=== Source data ===

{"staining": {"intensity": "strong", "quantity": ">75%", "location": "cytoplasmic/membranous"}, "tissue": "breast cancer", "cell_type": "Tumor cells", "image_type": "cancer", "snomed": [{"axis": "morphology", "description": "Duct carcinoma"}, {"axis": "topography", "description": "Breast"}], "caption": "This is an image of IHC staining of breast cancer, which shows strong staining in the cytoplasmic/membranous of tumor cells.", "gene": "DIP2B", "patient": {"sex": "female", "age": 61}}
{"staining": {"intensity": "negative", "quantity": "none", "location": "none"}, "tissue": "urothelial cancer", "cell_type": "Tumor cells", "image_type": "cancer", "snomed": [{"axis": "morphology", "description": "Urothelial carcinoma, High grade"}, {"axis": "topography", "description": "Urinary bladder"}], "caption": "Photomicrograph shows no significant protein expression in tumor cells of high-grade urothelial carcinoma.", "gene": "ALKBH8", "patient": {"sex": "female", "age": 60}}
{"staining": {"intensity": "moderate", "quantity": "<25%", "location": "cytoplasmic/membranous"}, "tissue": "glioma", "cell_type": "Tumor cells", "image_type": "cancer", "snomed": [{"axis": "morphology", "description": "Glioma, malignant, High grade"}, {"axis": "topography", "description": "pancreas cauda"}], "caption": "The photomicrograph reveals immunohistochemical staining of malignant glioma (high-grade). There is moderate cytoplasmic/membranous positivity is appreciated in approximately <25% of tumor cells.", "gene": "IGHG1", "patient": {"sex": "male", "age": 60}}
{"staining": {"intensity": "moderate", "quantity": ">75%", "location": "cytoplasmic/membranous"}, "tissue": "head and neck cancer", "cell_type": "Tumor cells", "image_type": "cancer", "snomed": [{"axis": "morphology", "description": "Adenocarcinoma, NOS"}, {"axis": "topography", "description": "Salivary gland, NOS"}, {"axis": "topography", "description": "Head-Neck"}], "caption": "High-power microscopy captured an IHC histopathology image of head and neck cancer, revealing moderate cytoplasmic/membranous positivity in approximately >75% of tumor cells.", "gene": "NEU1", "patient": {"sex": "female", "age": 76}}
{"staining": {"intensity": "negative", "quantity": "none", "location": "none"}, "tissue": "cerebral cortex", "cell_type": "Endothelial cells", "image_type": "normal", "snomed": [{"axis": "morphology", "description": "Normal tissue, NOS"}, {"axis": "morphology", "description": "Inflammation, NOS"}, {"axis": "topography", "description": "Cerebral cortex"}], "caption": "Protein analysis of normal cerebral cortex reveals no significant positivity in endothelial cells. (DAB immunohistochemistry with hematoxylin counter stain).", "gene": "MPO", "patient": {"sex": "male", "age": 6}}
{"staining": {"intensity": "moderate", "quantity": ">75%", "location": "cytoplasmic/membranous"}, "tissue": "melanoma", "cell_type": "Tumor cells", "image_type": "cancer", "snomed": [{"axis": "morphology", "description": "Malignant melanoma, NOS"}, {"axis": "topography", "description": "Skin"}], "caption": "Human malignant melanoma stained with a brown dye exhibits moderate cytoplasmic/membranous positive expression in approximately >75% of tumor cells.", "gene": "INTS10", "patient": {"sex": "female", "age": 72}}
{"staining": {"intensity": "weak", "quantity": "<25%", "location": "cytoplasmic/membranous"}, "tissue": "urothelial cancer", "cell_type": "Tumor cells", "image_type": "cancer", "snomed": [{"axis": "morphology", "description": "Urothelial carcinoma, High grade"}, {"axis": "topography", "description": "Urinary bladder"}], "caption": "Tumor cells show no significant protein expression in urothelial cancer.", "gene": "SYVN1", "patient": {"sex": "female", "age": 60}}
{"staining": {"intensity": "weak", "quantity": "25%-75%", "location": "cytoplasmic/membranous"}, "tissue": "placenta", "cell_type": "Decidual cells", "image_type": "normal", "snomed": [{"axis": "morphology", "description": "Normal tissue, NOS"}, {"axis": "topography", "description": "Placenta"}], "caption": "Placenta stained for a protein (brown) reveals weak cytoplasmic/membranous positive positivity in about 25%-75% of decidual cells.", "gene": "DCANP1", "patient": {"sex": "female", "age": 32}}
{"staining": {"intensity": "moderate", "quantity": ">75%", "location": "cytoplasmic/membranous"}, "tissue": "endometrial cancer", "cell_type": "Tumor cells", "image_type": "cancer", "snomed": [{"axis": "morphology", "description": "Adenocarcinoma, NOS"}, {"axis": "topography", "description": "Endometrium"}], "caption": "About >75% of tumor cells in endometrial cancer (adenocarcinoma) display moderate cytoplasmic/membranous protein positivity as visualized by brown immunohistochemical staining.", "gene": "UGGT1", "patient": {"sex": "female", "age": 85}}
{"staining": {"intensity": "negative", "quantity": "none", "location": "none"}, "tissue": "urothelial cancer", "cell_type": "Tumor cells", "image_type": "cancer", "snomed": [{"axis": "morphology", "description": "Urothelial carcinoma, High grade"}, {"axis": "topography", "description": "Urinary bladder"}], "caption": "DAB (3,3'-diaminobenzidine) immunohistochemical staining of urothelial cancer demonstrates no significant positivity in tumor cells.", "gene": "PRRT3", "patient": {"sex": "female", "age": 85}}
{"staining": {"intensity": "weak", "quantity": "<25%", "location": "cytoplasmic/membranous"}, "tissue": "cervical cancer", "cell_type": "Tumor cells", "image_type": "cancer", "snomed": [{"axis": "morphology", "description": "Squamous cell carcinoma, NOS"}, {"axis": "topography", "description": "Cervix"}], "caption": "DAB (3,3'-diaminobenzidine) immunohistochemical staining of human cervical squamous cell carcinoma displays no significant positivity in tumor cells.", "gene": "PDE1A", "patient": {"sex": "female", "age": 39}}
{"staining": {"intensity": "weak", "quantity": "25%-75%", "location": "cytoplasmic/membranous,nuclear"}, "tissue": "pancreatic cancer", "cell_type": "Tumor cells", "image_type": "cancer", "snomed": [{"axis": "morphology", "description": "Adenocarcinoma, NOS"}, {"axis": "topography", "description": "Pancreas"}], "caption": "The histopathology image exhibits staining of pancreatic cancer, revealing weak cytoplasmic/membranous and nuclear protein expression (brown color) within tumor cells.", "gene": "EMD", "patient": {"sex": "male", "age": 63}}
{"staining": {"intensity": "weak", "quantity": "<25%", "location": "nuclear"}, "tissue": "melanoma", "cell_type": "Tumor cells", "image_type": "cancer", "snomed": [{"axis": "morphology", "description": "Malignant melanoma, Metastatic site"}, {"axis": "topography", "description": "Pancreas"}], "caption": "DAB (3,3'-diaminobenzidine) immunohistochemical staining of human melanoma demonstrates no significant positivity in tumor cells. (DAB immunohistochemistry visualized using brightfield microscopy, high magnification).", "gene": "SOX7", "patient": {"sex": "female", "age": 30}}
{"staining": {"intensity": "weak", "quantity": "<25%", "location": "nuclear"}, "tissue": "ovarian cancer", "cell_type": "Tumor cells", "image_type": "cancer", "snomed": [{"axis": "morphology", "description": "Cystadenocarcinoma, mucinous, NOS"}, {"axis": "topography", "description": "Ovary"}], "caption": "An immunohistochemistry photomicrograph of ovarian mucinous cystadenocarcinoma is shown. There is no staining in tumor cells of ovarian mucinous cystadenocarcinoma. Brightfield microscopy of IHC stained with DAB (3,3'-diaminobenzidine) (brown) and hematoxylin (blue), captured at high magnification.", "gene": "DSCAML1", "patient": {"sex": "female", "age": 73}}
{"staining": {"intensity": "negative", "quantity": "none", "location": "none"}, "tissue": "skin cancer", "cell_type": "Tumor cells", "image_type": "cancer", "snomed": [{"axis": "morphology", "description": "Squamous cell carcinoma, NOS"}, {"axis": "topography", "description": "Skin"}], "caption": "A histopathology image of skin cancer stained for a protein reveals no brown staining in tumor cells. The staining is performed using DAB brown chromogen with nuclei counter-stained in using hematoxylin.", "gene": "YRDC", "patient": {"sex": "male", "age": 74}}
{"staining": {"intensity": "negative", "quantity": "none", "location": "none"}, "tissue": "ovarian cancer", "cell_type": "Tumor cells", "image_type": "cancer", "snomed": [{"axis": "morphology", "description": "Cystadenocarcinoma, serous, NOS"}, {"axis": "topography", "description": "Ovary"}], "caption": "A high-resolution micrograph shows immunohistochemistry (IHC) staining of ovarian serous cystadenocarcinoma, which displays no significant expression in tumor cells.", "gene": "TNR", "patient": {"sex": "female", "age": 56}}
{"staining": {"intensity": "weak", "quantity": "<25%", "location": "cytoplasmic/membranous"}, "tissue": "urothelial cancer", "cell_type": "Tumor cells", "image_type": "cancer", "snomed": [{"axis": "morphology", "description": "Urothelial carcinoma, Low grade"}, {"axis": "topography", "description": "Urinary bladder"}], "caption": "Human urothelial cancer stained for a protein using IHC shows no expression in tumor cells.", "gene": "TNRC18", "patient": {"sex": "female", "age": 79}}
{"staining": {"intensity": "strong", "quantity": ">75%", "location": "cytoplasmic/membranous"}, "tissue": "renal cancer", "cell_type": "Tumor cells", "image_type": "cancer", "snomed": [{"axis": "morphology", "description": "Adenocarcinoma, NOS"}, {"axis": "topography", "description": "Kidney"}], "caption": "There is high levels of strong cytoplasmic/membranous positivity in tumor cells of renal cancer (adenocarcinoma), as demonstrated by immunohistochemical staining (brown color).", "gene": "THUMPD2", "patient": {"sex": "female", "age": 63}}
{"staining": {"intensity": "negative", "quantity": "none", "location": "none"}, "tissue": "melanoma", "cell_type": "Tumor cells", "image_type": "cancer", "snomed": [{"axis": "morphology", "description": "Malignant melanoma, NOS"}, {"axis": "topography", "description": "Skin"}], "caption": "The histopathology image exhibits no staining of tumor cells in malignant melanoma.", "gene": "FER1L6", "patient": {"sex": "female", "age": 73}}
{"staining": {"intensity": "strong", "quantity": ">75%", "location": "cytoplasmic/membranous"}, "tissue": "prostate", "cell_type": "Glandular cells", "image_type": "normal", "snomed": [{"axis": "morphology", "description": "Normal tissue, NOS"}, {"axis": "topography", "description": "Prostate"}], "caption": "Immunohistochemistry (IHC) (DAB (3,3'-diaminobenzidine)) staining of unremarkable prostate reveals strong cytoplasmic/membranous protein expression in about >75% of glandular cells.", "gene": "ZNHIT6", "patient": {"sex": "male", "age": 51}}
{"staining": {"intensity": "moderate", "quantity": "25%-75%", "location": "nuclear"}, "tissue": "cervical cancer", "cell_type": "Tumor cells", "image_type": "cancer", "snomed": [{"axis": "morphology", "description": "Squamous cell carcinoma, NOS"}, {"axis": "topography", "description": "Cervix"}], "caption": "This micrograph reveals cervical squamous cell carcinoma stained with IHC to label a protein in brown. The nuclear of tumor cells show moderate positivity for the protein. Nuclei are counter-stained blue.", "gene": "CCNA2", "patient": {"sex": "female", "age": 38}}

===

Among the entries above, how many lines include the word "revealing"? Give the number with no comment.

**Solution for this problem**
2